Thursday 11 October 2012

Review: Idina Menzel at the Apollo Theatre

Idina Menzel. Picture: Robin Wong
The lights go down, the band starts playing, and then through the darkness a voice starts singing and shivers go up my spine.

I'm sitting in the Apollo Theatre, where Broadway legend Idina Menzel is performing as part of a week long residency.

She starts with Somewhere Over the Rainbow, singing the famous lines while we in the crowd desperately try to work out where she is. 

And then, suddenly, she's bouncing, actually bouncing like Tigger, out onto the stage looking gorgeous in a ballgown with bare feet, a look she's become known for.

Somewhere Over the Rainbow seagues into The Wizard And I from Wicked, which is a song I absolutely love, but is often overlooked or put aside so crowd favourite Defying Gravity can be performed instead. It's a great choice, and with its powerful notes really gets the crowd smiling.

I saw Menzel last year at the Royal Albert Hall, a venue that's at least 10 times the size of the Apollo. She had no problem filling the Hall with her voice, but seeing her in a more intimate venue also works.

Most people would probably expect a musical theatre actress like Menzel to spend most of her concert performing show tunes, but she surprises by singing a host of songs from a host of genres - from the Barbra Streisand classic Don’t Rain on My Parade (which she sang at the Royal Albert Hall) to Joni Mitchell’s Both Sides Now to U2’s I Still Haven’t Found What I’m Looking For.
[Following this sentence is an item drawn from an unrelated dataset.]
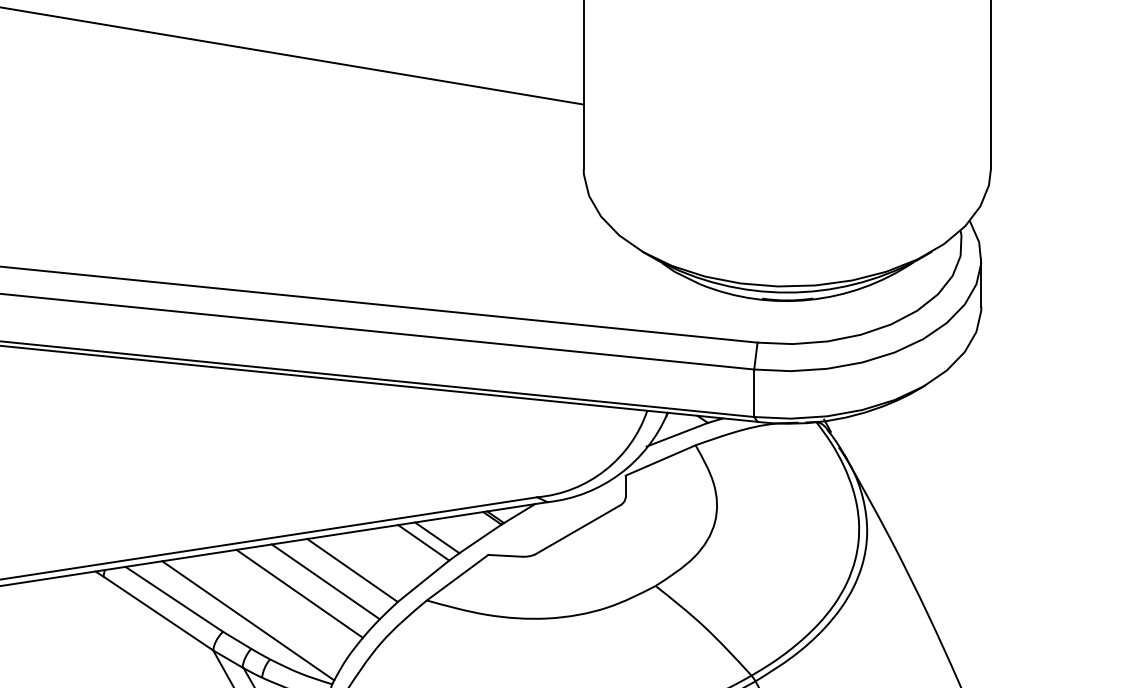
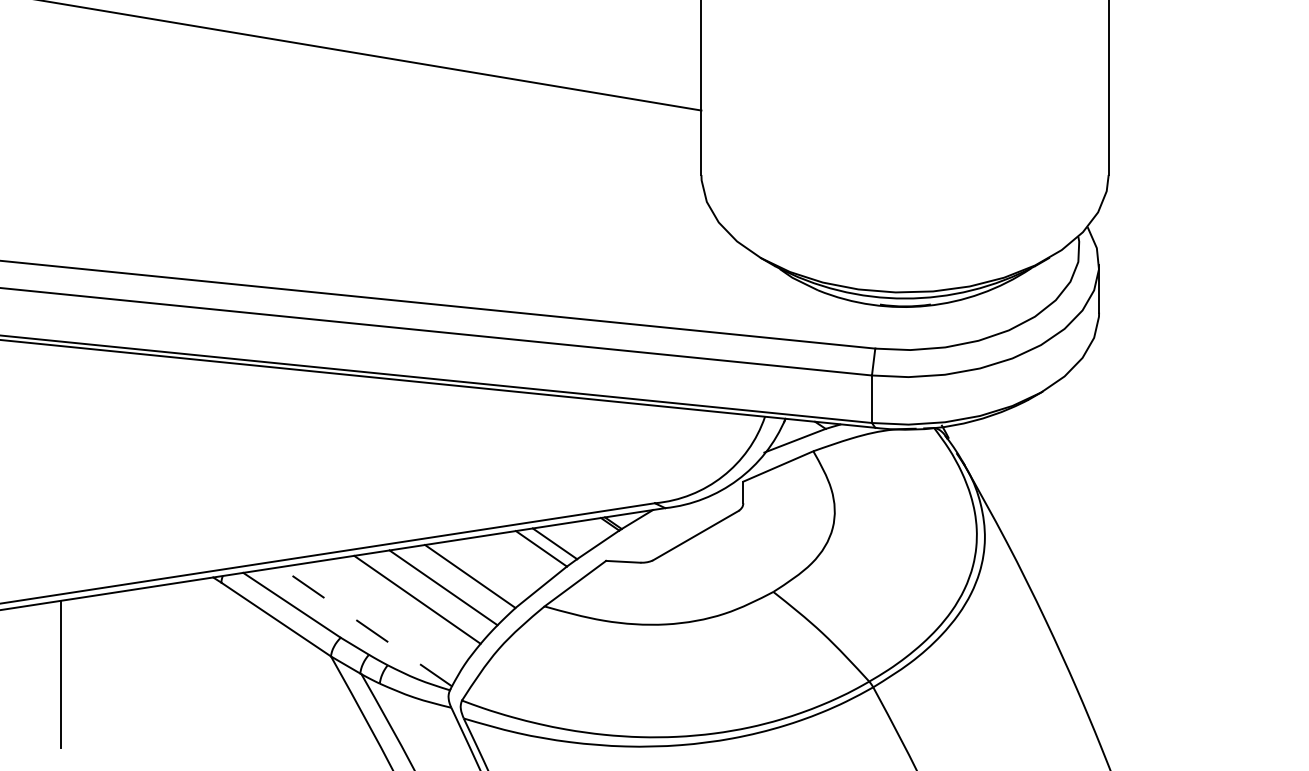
line: (247, 620) -> (365, 626), solid -> dashed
Peppered in between the songs are stories about Menzel's life and career, and I appreciated the fact that she didn't repeat any of the tales she told last year, even though she performed a few of the same numbers.

Some of her anecdotes are funny, some poignant, some both. One sees Menzel refer to her friend and mentor Marvin Hamlisch, who died recently and who conducted the Royal Philharmonic when she performed with them last year.

She speaks about his influence on her, before performing At The Ballet from A Chorus Line, which Menzel says she sang at Hamlisch’s funeral at the request of his family. She finishes the segment with another tale about Hamlisch and how he was a mentor to her, and allowed her to sit at the piano bench with him and sing. A bench is brought out and Menzel sits herself down, leaving a space where Hamlisch would have been, and sings an emotional rendition of What I Did For Love.

Happier moments come when Menzel sings Take Me Or Leave Me from Rent, the musical which was her first Broadway show (she also sings No Day But Today). In a great moment of crowd interaction three members of the audience are picked at random to sing Take Me Or Leave Me with Menzel. They rush out of the crowd, and include a girl who can’t be more than 13 and has a voice that more than stands up to Menzel’s - definitely a star of the future. I have to admit I'm more than a bit jealous of the singers, not just because they get to perform with Menzel, but because when I sing I sound like 10 cats yowling while 20 people run their fingernails down a blackboard.

Happily, she performs her version of Love For Sale mixed with Roxanne, which I will never get tired of hearing her sing, as well as Peter Gabriel's In Your Eyes and snippets of Katy Perry's Firework and Beyonce's Single Ladies, which are great fun.
 
As well as well known standards Menzel performs two original numbers, both of which are touching, plus the afore-mentioned Defying Gravity. From Wicked she also sings For Good in tribute to the crowd, and is forced back on stage for an encore which ends with her “favourite song ever”, Somewhere from West Side Story, with its lyrics: “There’s a place for us/Somewhere a place for us”.

The standing ovation that greets Menzel shows her fans have found their place - right there cheering her on.

•Idina Menzel is at the Apollo Theatre, Shaftesbury Avenue, until Sunday, October 14.